In recent times, CNN-based pansharpening methods have gained significant popularity owing to the remarkable capability of CNN to learn non-linear relationships. These methods commonly employ an end-to-end paradigm, wherein LRMS and PAN images are utilized as inputs to generate the fused HRMS images. Representative methods include PNN [
7], PanNet [
8], MSDCNN [
9], DMDNet [
10], MUCNN [
11], and LACNet [
12], etc. CNN-based methods have greatly improved the efficiency of pansharpening tasks, and their well-designed network structures have improved the effect of HRMS image reconstruction. However, the architecture of these models is typically constructed by stacking or connecting various network modules, rendering them as black boxes with limited domain knowledge guidance. To address these limitations, methods based on deep unrolling networks that unroll the optimization of VO-based methods into networks have emerged. Representative methods include PanCSC [
13], MDCUN [
14], GPPNN [
15], VO + Net [
16], DISPNet [
17], AUP [
18], and VP-Net [
19]. However, most of these methods rely solely on implicit or explicit priors of HRMS. Using implicit regularization alone may result in less stable results, while relying solely on explicit regularization might underutilize the available data information.

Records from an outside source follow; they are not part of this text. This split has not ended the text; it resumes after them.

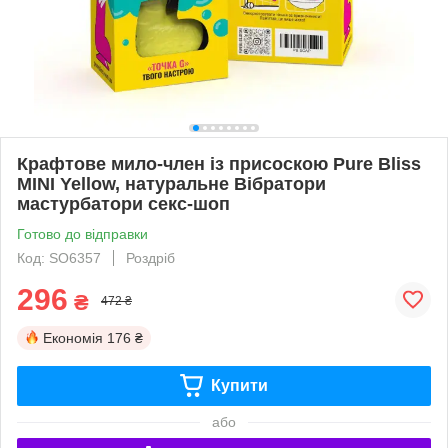
Крафтове мило-член із присоскою Pure Bliss
MINI Yellow, натуральне Вібратори
мастурбатори секс-шоп
Готово до відправки
Код: SO6357
Роздріб
296
₴
472 ₴
Економія
176 ₴
Купити
або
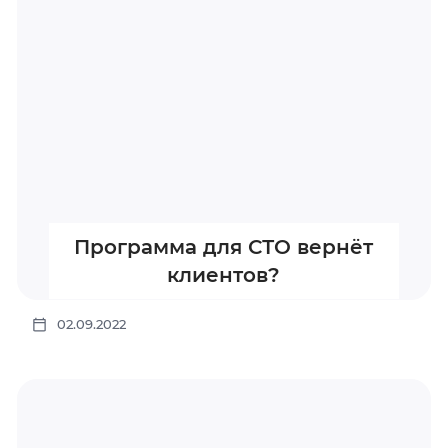
Программа для СТО вернёт
клиентов?
02.09.2022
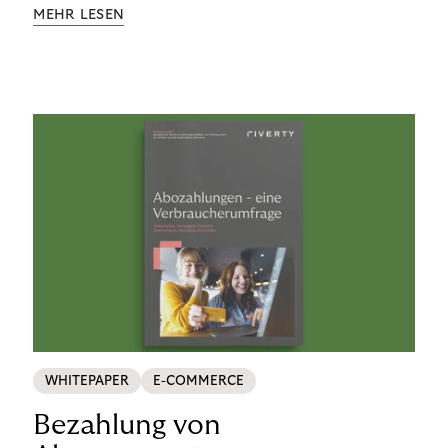
Aufklärung zu Finanzthemen helfen wir Menschen,
MEHR LESEN
ein Leben in finanzieller Freiheit zu führen. So
wollen wir eine nachhaltige Art schaffen,
einzukaufen, zu konsumieren und zu zahlen.
WHITEPAPER
E-COMMERCE
Bezahlung von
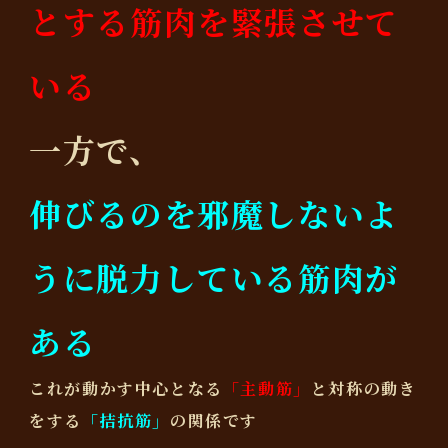
とする筋肉を緊張させて
いる
一方で、
伸びるのを邪魔しないよ
うに脱力している筋肉が
ある
これが動かす中心となる
「主動筋」
と対称の動き
をする
「拮抗筋」
の関係です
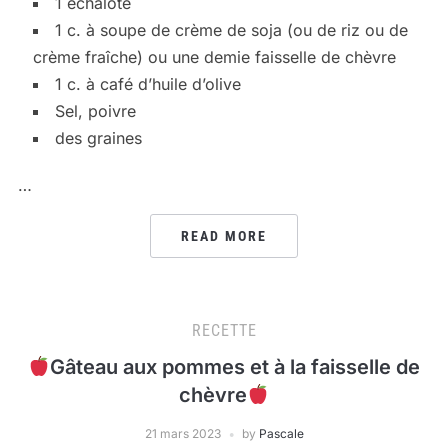
1 échalote
1 c. à soupe de crème de soja (ou de riz ou de
crème fraîche) ou une demie faisselle de chèvre
1 c. à café d’huile d’olive
Sel, poivre
des graines
…
READ MORE
RECETTE
Gâteau aux pommes et à la faisselle de
chèvre
21 mars 2023
by
Pascale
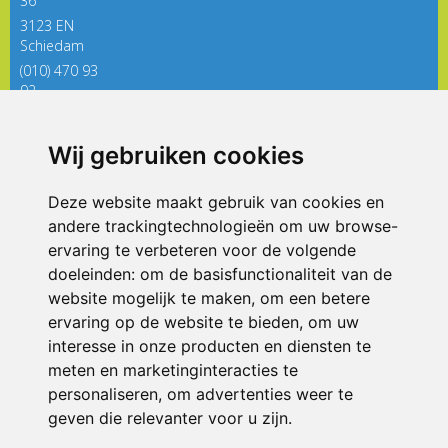
36
3123 EN
Schiedam
(010) 470 93
92
directieregenboog@siko.nl
Wij gebruiken cookies
ONDERDEEL VAN
Deze website maakt gebruik van cookies en
andere trackingtechnologieën om uw browse-
ervaring te verbeteren voor de volgende
doeleinden:
om de basisfunctionaliteit van de
website mogelijk te maken
,
om een betere
ervaring op de website te bieden
,
om uw
interesse in onze producten en diensten te
© 2026 De Regenboog | Alle rechten voorbehouden
meten en marketinginteracties te
personaliseren
,
om advertenties weer te
Privacy policy
|
Disclaimer
|
Klachtenregeling
|
RSIN en Anbi
|
Cookie
voorkeuren
geven die relevanter voor u zijn
.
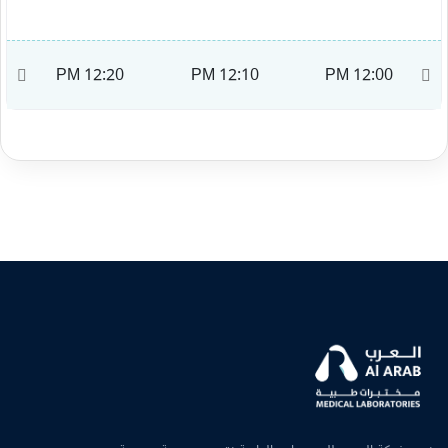
M
12:20 PM
12:10 PM
12:00 PM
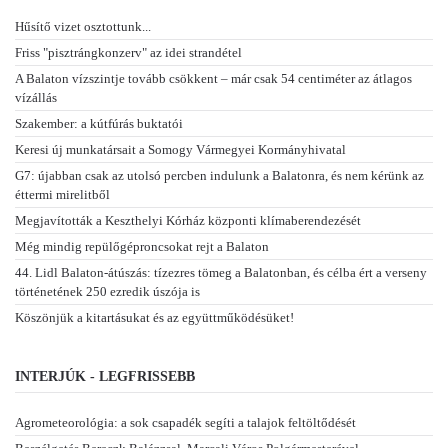
Hűsítő vizet osztottunk...
Friss "pisztrángkonzerv" az idei strandétel
A Balaton vízszintje tovább csökkent – már csak 54 centiméter az átlagos
vízállás
Szakember: a kútfúrás buktatói
Keresi új munkatársait a Somogy Vármegyei Kormányhivatal
G7: újabban csak az utolsó percben indulunk a Balatonra, és nem kérünk az
éttermi mirelitből
Megjavították a Keszthelyi Kórház központi klímaberendezését
Még mindig repülőgéproncsokat rejt a Balaton
44. Lidl Balaton-átúszás: tízezres tömeg a Balatonban, és célba ért a verseny
történetének 250 ezredik úszója is
Köszönjük a kitartásukat és az együttműködésüket!
INTERJÚK - LEGFRISSEBB
Agrometeorológia: a sok csapadék segíti a talajok feltöltődését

In this paper, we present a novel pansharpening model that integrates two complementary priors. The first is an implicit prior operating within the image domain, while the second is a semi-implicit prior realized by projecting the latent HRMS image into a multi-scale implicit space. The mapping of the second prior facilitates the application of convolutional sparse encoding (CSC), thereby yielding a more refined and detailed sparse representation of the image. Then, we unroll the optimization algorithms into a neural network, termed a DPDU-Net, to iteratively reconstruct the HRMS image. Specifically, this paper makes the following key contributions:
We incorporate an implicit prior with a semi-implicit prior to fully explore the domain knowledge of the HRMS image. These two types of prior information complement each other and greatly enhance the fusion results.
We enforce the sparsity of the HRMS image in a certain multi-scale implicit space rather than the image domain; thereby, the feature map can obtain better sparse representation ability. The CSC is applied to characterize the sparsity.
We prove the superiority of the proposed DPDU-Net over state-of-the-art (SOTA) methods via various experiments on GF2 and WV3 datasets at reduced resolution and full resolution.